Jesuit Social Services CEO Julie Edwards recently spoke at a seminar, held at Newman College in the University of Melbourne, to celebrate the first five years of Pope Francis’s ministry.

Jesuit Social Services CEO Julie Edwards (centre) and speakers at the seminar

Julie joined Cardinal Charles Bo SDB (Archbishop of Yangon, Myanmar) and leading Australian theologians and community leaders including Kevin Meese (Catholic Mission), Dr Frank Moloney SDB (Catholic Theological College) and Dr Bruce Duncan CSsR (Yarra Theological Union), to celebrate Pope Francis’s pastoral vision of mercy, justice, love and care.

Julie spoke specifically about Pope Francis and migration issues, highlighting that Pope Francis’ pastoral attention towards concern for migrants and refugees has provided valuable moral leadership and drawn the international community’s attention to its responsibility to care for our most vulnerable people.

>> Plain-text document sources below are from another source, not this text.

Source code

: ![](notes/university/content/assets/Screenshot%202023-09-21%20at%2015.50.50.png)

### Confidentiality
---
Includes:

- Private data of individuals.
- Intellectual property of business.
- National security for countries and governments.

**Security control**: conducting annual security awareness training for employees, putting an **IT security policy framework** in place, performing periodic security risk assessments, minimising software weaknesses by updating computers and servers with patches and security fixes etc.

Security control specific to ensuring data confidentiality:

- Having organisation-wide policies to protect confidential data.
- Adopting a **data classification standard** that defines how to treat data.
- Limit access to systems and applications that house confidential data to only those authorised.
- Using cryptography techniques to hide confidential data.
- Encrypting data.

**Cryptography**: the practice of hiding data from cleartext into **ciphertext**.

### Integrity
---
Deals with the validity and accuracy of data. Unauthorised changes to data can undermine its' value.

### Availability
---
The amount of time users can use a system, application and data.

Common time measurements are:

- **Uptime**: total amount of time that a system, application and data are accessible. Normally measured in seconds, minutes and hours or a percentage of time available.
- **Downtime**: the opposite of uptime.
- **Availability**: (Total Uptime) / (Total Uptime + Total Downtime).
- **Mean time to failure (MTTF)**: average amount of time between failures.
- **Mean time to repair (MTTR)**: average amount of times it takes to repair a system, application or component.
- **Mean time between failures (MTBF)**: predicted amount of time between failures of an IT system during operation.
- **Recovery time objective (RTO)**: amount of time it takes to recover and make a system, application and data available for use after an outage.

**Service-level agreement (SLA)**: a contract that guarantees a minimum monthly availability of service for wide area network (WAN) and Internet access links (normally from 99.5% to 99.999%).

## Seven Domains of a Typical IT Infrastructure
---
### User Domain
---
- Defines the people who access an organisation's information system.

She spoke about Pope Francis’s message for 2018 world day of migrants and refugees, which reminds us that migrants and refugees constitute the most vulnerable members of our communities; as marginalised strangers, they deserve privileged attention on account of our faith.

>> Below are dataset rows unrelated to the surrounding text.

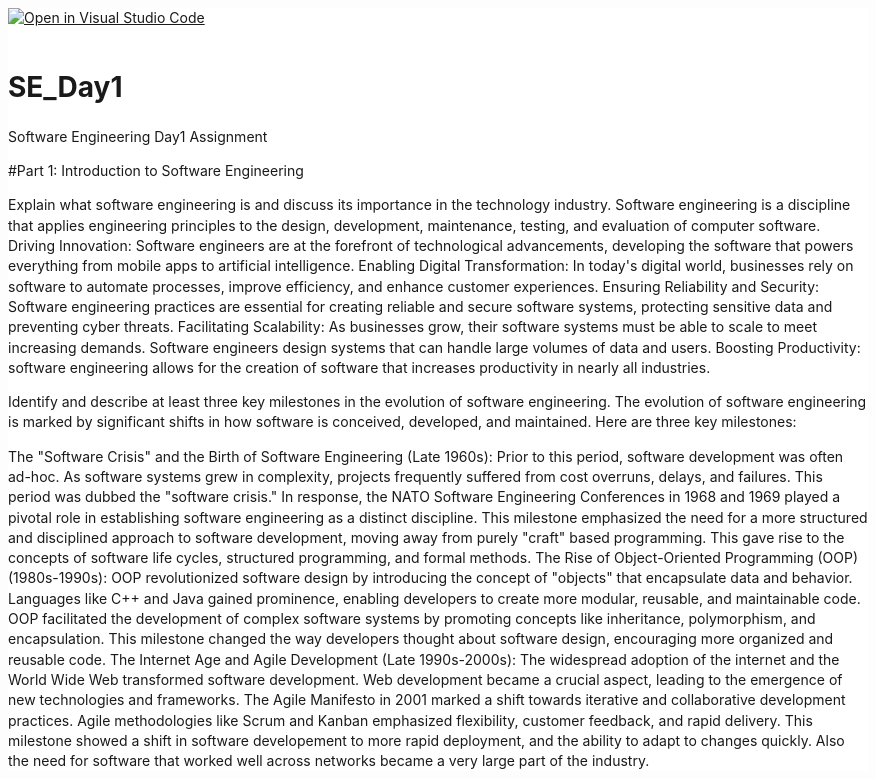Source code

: [![Open in Visual Studio Code](https://classroom.github.com/assets/open-in-vscode-2e0aaae1b6195c2367325f4f02e2d04e9abb55f0b24a779b69b11b9e10269abc.svg)](https://classroom.github.com/online_ide?assignment_repo_id=18364099&assignment_repo_type=AssignmentRepo)
# SE_Day1
Software Engineering Day1 Assignment

#Part 1: Introduction to Software Engineering

Explain what software engineering is and discuss its importance in the technology industry.
Software engineering is a discipline that applies engineering principles to the design, development, maintenance, testing, and evaluation of computer software.
Driving Innovation:
Software engineers are at the forefront of technological advancements, developing the software that powers everything from mobile apps to artificial intelligence.
Enabling Digital Transformation:
In today's digital world, businesses rely on software to automate processes, improve efficiency, and enhance customer experiences.
Ensuring Reliability and Security:
Software engineering practices are essential for creating reliable and secure software systems, protecting sensitive data and preventing cyber threats.
Facilitating Scalability:
As businesses grow, their software systems must be able to scale to meet increasing demands. Software engineers design systems that can handle large volumes of data and users.
Boosting Productivity:
software engineering allows for the creation of software that increases productivity in nearly all industries.

Identify and describe at least three key milestones in the evolution of software engineering.
The evolution of software engineering is marked by significant shifts in how software is conceived, developed, and maintained. Here are three key milestones:

The "Software Crisis" and the Birth of Software Engineering (Late 1960s):
Prior to this period, software development was often ad-hoc. As software systems grew in complexity, projects frequently suffered from cost overruns, delays, and failures. This period was dubbed the "software crisis."
In response, the NATO Software Engineering Conferences in 1968 and 1969 played a pivotal role in establishing software engineering as a distinct discipline.
This milestone emphasized the need for a more structured and disciplined approach to software development, moving away from purely "craft" based programming.
This gave rise to the concepts of software life cycles, structured programming, and formal methods.
The Rise of Object-Oriented Programming (OOP) (1980s-1990s):
OOP revolutionized software design by introducing the concept of "objects" that encapsulate data and behavior.
Languages like C++ and Java gained prominence, enabling developers to create more modular, reusable, and maintainable code.
OOP facilitated the development of complex software systems by promoting concepts like inheritance, polymorphism, and encapsulation.
This milestone changed the way developers thought about software design, encouraging more organized and reusable code.
The Internet Age and Agile Development (Late 1990s-2000s):
The widespread adoption of the internet and the World Wide Web transformed software development.
Web development became a crucial aspect, leading to the emergence of new technologies and frameworks.
The Agile Manifesto in 2001 marked a shift towards iterative and collaborative development practices.
Agile methodologies like Scrum and Kanban emphasized flexibility, customer feedback, and rapid delivery.
This milestone showed a shift in software developement to more rapid deployment, and the ability to adapt to changes quickly. Also the need for software that worked well across networks became a very large part of the industry.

Julie’s address also drew on how five years of Pope Francis’s papacy has coincided with five years of increasingly punitive measures against newly-arrived migrants, refugees and people seeking asylum here in Australia.

“It is clear we have a long way to go to improve our care for those refugees and people seeking asylum that have travelled to our land by irregular means,” she said.

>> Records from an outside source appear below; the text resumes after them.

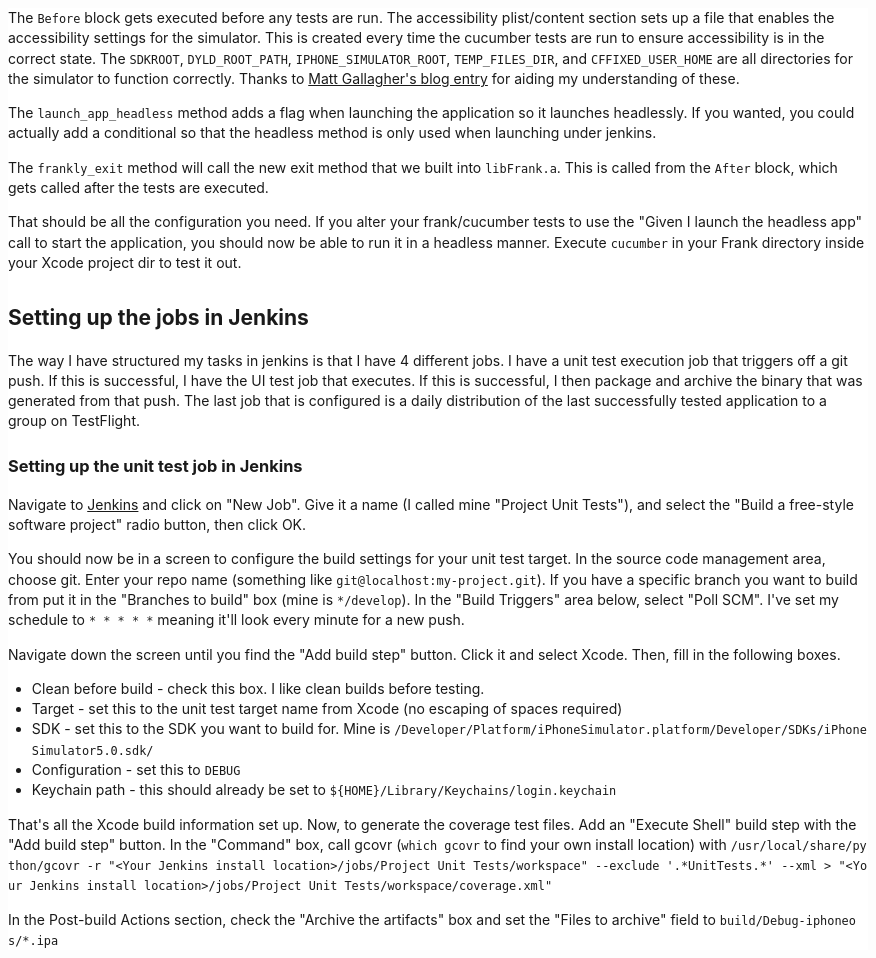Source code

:The `Before` block gets executed before any tests are run. The accessibility plist/content section sets up a file that enables the accessibility settings for the simulator. This is created every time the cucumber tests are run to ensure accessibility is in the correct state. The `SDKROOT`, `DYLD_ROOT_PATH`, `IPHONE_SIMULATOR_ROOT`, `TEMP_FILES_DIR`, and `CFFIXED_USER_HOME` are all directories for the simulator to function correctly. Thanks to [Matt Gallagher's blog entry](http://cocoawithlove.com/2008/11/automated-user-interface-testing-on.html) for aiding my understanding of these.

The `launch_app_headless` method adds a flag when launching the application so it launches headlessly. If you wanted, you could actually add a conditional so that the headless method is only used when launching under jenkins.

The `frankly_exit` method will call the new exit method that we built into `libFrank.a`. This is called from the `After` block, which gets called after the tests are executed.

That should be all the configuration you need. If you alter your frank/cucumber tests to use the "Given I launch the headless app" call to start the application, you should now be able to run it in a headless manner. Execute `cucumber` in your Frank directory inside your Xcode project dir to test it out.

Setting up the jobs in Jenkins
------------------------------
The way I have structured my tasks in jenkins is that I have 4 different jobs. I have a unit test execution job that triggers off a git push. If this is successful, I have the UI test job that executes. If this is successful, I then package and archive the binary that was generated from that push. The last job that is configured is a daily distribution of the last successfully tested application to a group on TestFlight.

### Setting up the unit test job in Jenkins
Navigate to [Jenkins](http://localhost:8080) and click on "New Job". Give it a name (I called mine "Project Unit Tests"), and select the "Build a free-style software project" radio button, then click OK. 

You should now be in a screen to configure the build settings for your unit test target. In the source code management area, choose git. Enter your repo name (something like `git@localhost:my-project.git`). If you have a specific branch you want to build from put it in the "Branches to build" box (mine is `*/develop`). In the "Build Triggers" area below, select "Poll SCM". I've set my schedule to `* * * * *` meaning it'll look every minute for a new push.

Navigate down the screen until you find the "Add build step" button. Click it and select Xcode. Then, fill in the following boxes.

* Clean before build - check this box. I like clean builds before testing.
* Target - set this to the unit test target name from Xcode (no escaping of spaces required)
* SDK - set this to the SDK you want to build for. Mine is `/Developer/Platform/iPhoneSimulator.platform/Developer/SDKs/iPhoneSimulator5.0.sdk/`
* Configuration - set this to `DEBUG`
* Keychain path - this should already be set to `${HOME}/Library/Keychains/login.keychain`

That's all the Xcode build information set up. Now, to generate the coverage test files. Add an "Execute Shell" build step with the "Add build step" button. In the "Command" box, call gcovr (`which gcovr` to find your own install location) with `/usr/local/share/python/gcovr -r "<Your Jenkins install location>/jobs/Project Unit Tests/workspace" --exclude '.*UnitTests.*' --xml > "<Your Jenkins install location>/jobs/Project Unit Tests/workspace/coverage.xml"`
	
In the Post-build Actions section, check the "Archive the artifacts" box and set the "Files to archive" field to `build/Debug-iphoneos/*.ipa`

“Australia continues to place the lives of these refugees and people seeking asylum indefinitely on hold, whether that be offshore in regional processing countries or on temporary protection visas in Australia.

“People seeking asylum in our communities are facing arbitrary cuts in their accommodation and welfare support, leaving many to face destitution and potentially overwhelming our charities and community sector.

“Like Pope Francis, we should be questioning how much we weep for the human tragedy happening before us among the ‘strangers in our land’.”